Except I broke my car with a 4-wheel drift on the snow:rolleyes:
So now I’ve 2 400watt subs in an enclosure but nowhere to put them.

I’ve borrowed your saying and adapted it some.
Drive it like you stole if, if you can afford to replace it.

Wetzel

I drove it like I stole it.

Yeah, crutchfield is good, but it doesn’t carry real high wattage amps. I bought my head unit and all the rest of my speakers from crutchfield, the subs were from e-bay!! yay e-bay!!

edit: will this work?? http://www.salesco.com/amps/akai_aca.htm

Does the 2 ohm stable work with a 1.333333 ohm system?? or does it not matter depending on how I wire the thing, whether in series or parallel?

Sorry to hear about your car too, so the multicolor-mobile is dead now???

this will work, but it’s kinda a cheapo…

Because you are running a 1-1.333 ohm system means you can’t run anything lower then that on it. If your amp his a higher resistance rating, the speakers should be fine…

again, please someone speak up if I am wrong…

yea that amp is a little cheap, however if it can maintain 2ohms then you should be fine.

a lesson i have learned is that the speakers can take all the power you throw at them, but if you play them too loud with too little power they die.

Here we go… I do audio tech work up here at school as a job, and this is what’s the dealio :)…
When you wire speakers in parallel, which is the standard way of doing things so that your phase angle and voltages play nice… ( i’m trying not to explain 6 months of circuits class in 30 lines ) … your impedance goes down.
the relationship is ( R1^-1 + R2^-1 … )^-1 …
so if you put 2 8 ohm speakers in parallel you will get 4 ohms impedance seen by the amplifier, which is what you care about…
Amps will all have an impedance rating, DO NOT EXCEED ( that is, go lower ) it. If you place too small a load
on the amplifier you increase the amount of current which the amp is required to source…
and it gets hot, sometimes stuff melts… :frowning:

The above is probably already known…
The next thing is when you drive a speaker
too loud w/ too small an amplifier your
nice sine wave shaped sounds will
square off at the top and bottom, this is called clipping… and this is what kills speakers. Basically, the cone in the speaker will hit the physical limit and sit there for a bit, and then snap back… that’s bad… its a good way to tear the cones and maybe crack a magnet or 2…
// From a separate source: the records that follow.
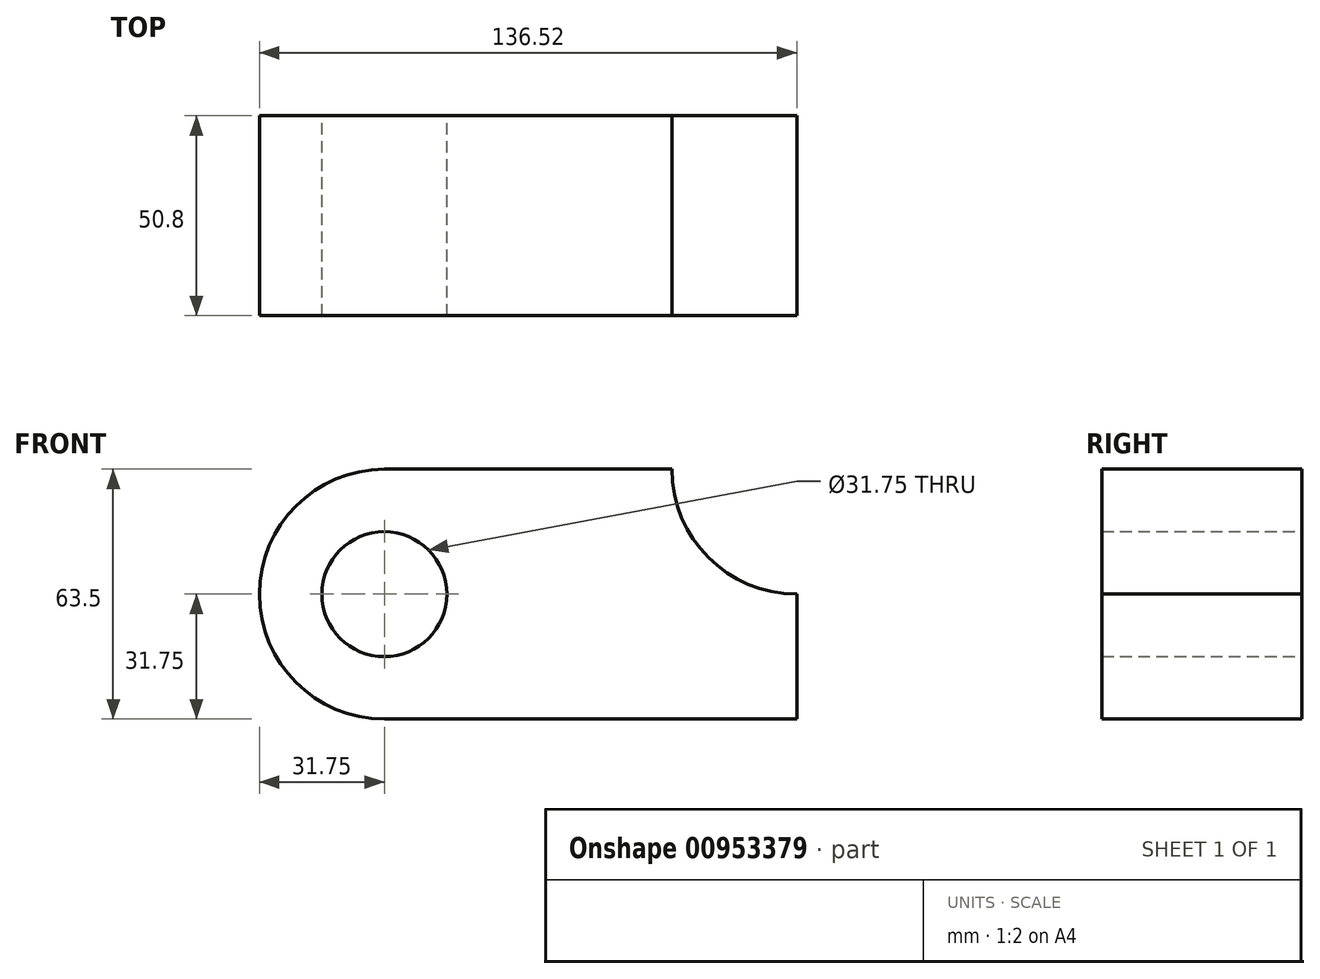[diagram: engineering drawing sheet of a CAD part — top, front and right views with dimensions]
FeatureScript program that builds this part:
annotation { "Feature Type Name" : "Feature", "Feature Type Description" : "" }
export const myFeature = defineFeature(function(context is Context, id is Id, definition is map)
    precondition{}
    {
        {
            var Q0;
            Q0=qCreatedBy(makeId("Front.planeOp"),FACE);
            var sketch = newSketch(context, id + "F0", { "sketchPlane" : qUnion([Q0])});
            skLineSegment(sketch, "E0", {"start": v(104.78, 0) * mm, "end": v(0, 0) * mm});
            skLineSegment(sketch, "E1", {"start": v(0, 31.75) * mm, "end": v(0, 0) * mm});
            skLineSegment(sketch, "E2", {"start": v(0, 31.75) * mm, "end": v(0, 63.5) * mm});
            skLineSegment(sketch, "E3", {"start": v(0, 63.5) * mm, "end": v(73.03, 63.5) * mm});
            skArc(sketch, "E4", {"start": v(73.03, 63.5) * mm, "mid": v(82.32, 41.05) * mm, "end": v(104.78, 31.75) * mm});
            skLineSegment(sketch, "E5", {"start": v(104.78, 31.75) * mm, "end": v(104.78, 0) * mm});
            skArc(sketch, "E6", {"start": v(0, 63.5) * mm, "mid": v(-31.75, 31.75) * mm, "end": v(0, 0) * mm});
            skCircle(sketch, "E7", {"center": v(0, 31.75) * mm, "radius": 15.88 * mm});
            skSolve(sketch);
        }
        {
            var Q0;
            Q0 = qSketchRegion(id + "F0", true);
            extrude(context, id + "F1", {"entities" : qUnion([Q0]), "depth" : 50.8 * mm, "offsetDistance" : 25.4 * mm});
        }
    });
With those three drivers, i’d probably be inclinde to buy multiple amps, i think you’ll be happier, and probably spend less money. Forgetting money for a sec, the
best way is to get 3 amps, one for each, which will cost tons, and you’ll probably need some power distribution stuff for the car power system, like a cap or 2…

:yikes:

More realistically, i’d probably get a 400x2
2 ohm stable and bridge it for 800x1,
put the 400 and 600 on there…then wait to save some cash up for a 600x1 and use that for the 1k driver.
You have options, basically its about how much you want to spend. Last winter we put a 600x1 and a 1200w sub in my friends car,
we had to turn it down so it wasn’t painful…
or drowned out the nice focals he had up front.

Thanks all for your help!!! :smiley: :smiley: :smiley:

Second part of my question is, I want this all to possibly end up on our robot cart. What do I need to make it work as a stand alone system. I would like to have this done for our NYC regional which is in about a month. But… If I actually need to invest a little more planning in it then I might just scrap it for later in the season.
So you all know I have the subs in a box already, I would probably need a head unit and a seperate battery to power it all right?? Thanks for all the input, please be patient with me.
I have been an audiophile prolly since the mid 90’s but have no idea on how to do the technical stuff that goes behind it!! I’m a CAD guy not an Electronics guy!!! lol

Sound-motion powered cart?

Yeah, a souce(head unit) and power(battery) are needed. Don’t you have any electronics people on your team to help?

Beware the rules on loud music in the pits.

Wetzel

I drove it like I stole it and broke it.